=== MATERIAL SHOWN ===
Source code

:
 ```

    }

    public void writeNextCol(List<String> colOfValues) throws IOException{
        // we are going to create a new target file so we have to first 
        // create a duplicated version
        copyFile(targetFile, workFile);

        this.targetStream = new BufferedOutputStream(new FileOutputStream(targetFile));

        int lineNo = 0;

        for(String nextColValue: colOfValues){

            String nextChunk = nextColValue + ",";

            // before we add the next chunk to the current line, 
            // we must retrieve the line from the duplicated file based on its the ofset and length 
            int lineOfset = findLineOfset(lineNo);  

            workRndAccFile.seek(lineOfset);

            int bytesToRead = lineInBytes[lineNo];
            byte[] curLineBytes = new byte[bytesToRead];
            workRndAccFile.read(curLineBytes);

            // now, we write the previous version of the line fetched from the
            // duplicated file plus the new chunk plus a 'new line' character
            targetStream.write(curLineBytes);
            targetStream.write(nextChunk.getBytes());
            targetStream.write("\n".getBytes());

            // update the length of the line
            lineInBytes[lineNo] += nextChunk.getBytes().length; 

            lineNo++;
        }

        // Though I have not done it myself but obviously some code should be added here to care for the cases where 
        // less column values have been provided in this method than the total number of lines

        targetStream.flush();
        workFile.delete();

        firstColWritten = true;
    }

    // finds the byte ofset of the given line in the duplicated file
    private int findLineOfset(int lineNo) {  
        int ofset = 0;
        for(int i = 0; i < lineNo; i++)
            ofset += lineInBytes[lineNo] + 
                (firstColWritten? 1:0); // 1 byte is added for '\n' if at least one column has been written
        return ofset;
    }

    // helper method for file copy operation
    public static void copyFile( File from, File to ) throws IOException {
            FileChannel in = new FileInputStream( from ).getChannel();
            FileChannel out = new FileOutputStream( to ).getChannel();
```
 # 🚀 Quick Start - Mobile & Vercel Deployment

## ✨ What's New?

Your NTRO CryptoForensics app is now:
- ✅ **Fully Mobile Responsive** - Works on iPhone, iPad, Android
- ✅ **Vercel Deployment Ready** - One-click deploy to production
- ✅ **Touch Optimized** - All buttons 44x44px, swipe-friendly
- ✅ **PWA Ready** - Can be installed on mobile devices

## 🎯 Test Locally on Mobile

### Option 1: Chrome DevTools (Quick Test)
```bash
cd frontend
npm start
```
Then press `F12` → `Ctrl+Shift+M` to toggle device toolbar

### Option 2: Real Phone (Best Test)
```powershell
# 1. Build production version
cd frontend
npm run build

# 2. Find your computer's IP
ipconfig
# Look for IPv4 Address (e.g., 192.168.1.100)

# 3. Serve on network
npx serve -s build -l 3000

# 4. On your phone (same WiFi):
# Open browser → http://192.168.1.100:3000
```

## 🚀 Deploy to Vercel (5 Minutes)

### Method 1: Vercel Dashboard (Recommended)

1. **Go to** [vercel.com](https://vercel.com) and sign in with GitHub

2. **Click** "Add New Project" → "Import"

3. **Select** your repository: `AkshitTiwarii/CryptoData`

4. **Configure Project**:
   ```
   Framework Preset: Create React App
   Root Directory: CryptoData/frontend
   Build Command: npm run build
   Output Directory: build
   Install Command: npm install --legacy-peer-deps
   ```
===
DIRECTIONS FOR THIS TASK: Look through the listing above. Pick out each line with "workFile" and copy it.

WRITTEN REPLY:
        copyFile(targetFile, workFile);
        workFile.delete();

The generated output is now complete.